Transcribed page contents

»»

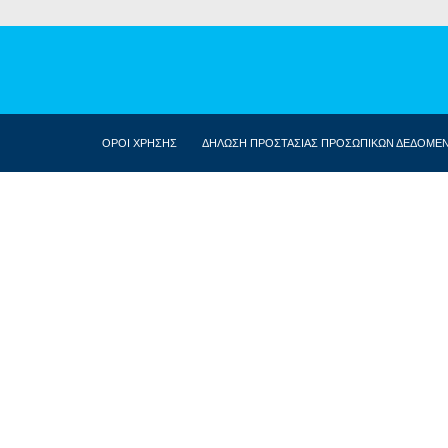
ΟΡΟΙ ΧΡΗΣΗΣ
ΔΗΛΩΣΗ ΠΡΟΣΤΑΣΙΑΣ ΠΡΟΣΩΠΙΚΩΝ ΔΕΔΟΜΕ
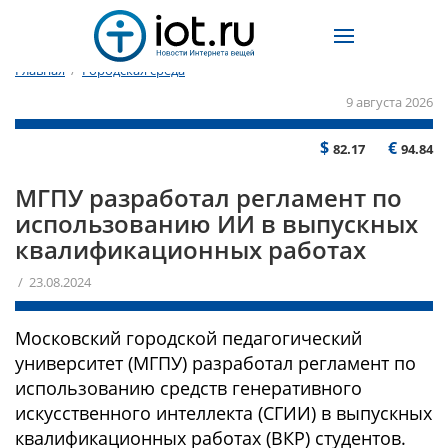
Главная
/
Городская среда
9 августа 2026
$
€
82.17
94.84
МГПУ разработал регламент по
использованию ИИ в выпускных
квалификационных работах
/ 23.08.2024
Московский городской педагогический
университет (МГПУ) разработал регламент по
использованию средств генеративного
искусственного интеллекта (СГИИ) в выпускных
квалификационных работах (ВКР) студентов.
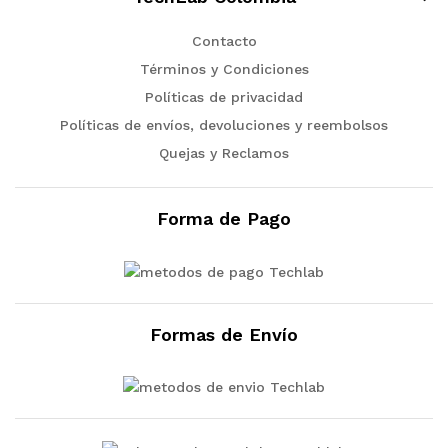
Contacto
Términos y Condiciones
Políticas de privacidad
Políticas de envíos, devoluciones y reembolsos
Quejas y Reclamos
Forma de Pago
Formas de Envío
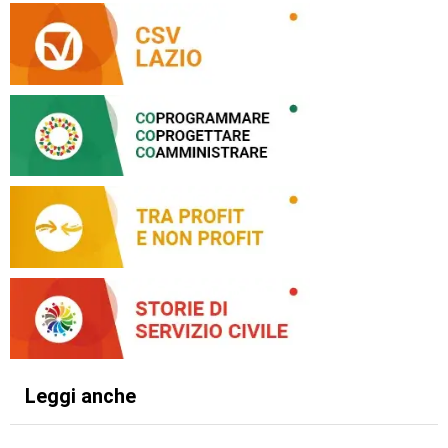
Leggi anche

««

* **What is required**
Please print the records above once more, word for word, omitting all pictures.

* **Output for this task**
ΟΡΟΙ ΧΡΗΣΗΣ
ΔΗΛΩΣΗ ΠΡΟΣΤΑΣΙΑΣ ΠΡΟΣΩΠΙΚΩΝ ΔΕΔΟΜΕ
Главная
/
Городская среда
9 августа 2026
$
€
82.17
94.84
МГПУ разработал регламент по
использованию ИИ в выпускных
квалификационных работах
/ 23.08.2024
Московский городской педагогический
университет (МГПУ) разработал регламент по
использованию средств генеративного
искусственного интеллекта (СГИИ) в выпускных
квалификационных работах (ВКР) студентов.
Contacto
Términos y Condiciones
Políticas de privacidad
Políticas de envíos, devoluciones y reembolsos
Quejas y Reclamos
Forma de Pago
Formas de Envío
Leggi anche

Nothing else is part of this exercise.